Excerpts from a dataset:

☆ ☆ ☆ ☆

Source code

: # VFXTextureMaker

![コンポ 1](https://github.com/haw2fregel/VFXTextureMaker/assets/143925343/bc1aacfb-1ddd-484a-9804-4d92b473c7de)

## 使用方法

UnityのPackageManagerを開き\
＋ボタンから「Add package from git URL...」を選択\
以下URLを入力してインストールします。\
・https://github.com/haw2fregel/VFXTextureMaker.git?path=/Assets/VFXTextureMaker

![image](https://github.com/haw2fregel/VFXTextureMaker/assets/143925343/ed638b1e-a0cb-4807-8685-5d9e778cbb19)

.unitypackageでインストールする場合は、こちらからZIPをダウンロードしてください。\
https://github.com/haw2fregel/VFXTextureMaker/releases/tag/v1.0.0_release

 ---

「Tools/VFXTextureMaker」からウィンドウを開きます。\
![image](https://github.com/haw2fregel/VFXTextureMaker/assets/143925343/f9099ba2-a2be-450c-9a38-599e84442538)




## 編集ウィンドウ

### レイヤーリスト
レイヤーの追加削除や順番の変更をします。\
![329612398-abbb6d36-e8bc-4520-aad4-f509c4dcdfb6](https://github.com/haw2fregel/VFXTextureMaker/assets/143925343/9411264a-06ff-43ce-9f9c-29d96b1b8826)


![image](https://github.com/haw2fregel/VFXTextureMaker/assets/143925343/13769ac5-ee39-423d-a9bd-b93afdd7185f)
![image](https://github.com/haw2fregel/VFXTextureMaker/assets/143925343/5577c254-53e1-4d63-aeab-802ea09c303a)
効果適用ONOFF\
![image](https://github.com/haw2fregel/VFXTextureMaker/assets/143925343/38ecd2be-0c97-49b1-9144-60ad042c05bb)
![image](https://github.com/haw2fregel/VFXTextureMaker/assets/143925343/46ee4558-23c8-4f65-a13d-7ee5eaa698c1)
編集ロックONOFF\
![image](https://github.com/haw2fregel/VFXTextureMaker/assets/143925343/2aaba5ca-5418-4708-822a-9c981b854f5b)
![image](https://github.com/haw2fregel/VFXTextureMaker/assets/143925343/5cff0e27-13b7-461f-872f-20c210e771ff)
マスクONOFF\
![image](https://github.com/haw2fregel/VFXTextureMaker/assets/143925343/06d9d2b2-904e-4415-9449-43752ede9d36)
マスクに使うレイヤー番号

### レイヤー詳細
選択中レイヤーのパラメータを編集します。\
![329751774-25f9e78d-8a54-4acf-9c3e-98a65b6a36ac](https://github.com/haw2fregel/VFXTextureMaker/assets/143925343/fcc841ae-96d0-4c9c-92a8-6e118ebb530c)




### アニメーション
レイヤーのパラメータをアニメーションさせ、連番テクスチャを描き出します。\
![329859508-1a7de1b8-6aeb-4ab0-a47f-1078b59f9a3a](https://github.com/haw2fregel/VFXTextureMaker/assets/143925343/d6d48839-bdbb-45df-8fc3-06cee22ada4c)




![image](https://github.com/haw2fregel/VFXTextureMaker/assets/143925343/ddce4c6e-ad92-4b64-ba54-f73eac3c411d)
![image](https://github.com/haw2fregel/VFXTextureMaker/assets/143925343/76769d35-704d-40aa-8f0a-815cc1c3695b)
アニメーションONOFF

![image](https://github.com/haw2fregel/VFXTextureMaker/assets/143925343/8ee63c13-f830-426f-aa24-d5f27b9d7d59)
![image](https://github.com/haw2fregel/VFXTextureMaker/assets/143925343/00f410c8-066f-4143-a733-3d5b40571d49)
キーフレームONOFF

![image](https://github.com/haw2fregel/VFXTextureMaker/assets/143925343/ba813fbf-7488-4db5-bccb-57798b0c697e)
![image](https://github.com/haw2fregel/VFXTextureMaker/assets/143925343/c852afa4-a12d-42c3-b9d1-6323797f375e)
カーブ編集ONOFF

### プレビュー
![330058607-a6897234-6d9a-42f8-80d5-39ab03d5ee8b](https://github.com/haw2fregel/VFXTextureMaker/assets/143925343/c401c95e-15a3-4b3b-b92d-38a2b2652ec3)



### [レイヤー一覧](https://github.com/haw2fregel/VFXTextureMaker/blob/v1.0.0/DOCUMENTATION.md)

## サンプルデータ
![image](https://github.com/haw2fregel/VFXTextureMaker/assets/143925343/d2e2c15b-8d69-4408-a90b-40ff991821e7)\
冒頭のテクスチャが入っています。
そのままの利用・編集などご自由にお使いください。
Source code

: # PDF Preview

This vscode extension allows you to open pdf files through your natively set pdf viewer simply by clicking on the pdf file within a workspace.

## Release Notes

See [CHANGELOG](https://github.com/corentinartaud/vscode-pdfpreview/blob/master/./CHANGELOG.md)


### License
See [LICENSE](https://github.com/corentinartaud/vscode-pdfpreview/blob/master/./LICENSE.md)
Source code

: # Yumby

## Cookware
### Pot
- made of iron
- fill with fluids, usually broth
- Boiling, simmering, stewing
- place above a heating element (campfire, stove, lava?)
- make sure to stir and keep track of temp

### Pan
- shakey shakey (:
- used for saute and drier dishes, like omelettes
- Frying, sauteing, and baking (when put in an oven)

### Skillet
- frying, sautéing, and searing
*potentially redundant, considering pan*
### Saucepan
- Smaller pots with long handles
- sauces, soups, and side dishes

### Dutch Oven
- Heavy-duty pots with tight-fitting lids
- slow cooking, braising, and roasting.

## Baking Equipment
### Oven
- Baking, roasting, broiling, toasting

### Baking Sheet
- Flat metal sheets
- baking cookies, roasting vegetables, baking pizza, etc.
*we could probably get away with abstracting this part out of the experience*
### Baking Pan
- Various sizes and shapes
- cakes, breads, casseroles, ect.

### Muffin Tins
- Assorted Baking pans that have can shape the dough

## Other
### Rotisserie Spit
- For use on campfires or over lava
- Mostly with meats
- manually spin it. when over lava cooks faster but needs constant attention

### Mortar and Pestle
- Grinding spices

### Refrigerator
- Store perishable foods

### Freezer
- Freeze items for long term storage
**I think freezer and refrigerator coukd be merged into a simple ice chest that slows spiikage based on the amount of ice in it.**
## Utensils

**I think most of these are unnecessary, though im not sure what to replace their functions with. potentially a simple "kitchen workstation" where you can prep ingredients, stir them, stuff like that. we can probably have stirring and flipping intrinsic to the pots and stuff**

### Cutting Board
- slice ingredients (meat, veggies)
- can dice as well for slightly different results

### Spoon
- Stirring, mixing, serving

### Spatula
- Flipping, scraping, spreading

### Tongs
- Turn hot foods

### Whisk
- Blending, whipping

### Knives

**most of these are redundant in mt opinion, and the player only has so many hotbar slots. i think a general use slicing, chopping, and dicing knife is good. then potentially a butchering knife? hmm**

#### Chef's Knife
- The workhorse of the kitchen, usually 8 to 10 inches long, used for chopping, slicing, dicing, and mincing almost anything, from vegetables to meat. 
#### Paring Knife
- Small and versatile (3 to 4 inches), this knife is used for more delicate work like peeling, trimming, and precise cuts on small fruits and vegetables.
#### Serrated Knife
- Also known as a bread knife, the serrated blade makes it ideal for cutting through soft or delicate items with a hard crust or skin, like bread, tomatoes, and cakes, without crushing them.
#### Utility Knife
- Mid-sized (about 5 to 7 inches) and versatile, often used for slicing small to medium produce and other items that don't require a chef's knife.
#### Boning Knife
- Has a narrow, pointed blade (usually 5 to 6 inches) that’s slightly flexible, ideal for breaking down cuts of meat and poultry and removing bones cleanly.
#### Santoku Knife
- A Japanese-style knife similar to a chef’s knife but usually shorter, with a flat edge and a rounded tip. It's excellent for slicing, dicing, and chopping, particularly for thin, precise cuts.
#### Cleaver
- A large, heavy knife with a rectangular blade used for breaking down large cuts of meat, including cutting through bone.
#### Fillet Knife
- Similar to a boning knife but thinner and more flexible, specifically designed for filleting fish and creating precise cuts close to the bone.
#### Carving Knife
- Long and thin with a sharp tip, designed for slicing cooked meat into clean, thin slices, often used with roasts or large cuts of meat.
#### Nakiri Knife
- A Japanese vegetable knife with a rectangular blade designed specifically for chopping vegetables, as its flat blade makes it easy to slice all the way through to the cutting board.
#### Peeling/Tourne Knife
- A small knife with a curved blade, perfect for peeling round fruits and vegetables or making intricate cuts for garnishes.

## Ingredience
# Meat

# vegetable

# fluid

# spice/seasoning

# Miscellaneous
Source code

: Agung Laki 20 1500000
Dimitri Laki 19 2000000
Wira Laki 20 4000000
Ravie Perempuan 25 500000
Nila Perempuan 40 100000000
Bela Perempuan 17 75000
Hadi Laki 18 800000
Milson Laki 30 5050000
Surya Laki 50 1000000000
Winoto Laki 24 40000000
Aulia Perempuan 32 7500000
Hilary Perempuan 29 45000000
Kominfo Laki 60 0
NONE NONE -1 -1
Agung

☆ ☆ ☆ ☆

» Work required: Provide only the number of lines above that contain the word "more".

» Completed task: 2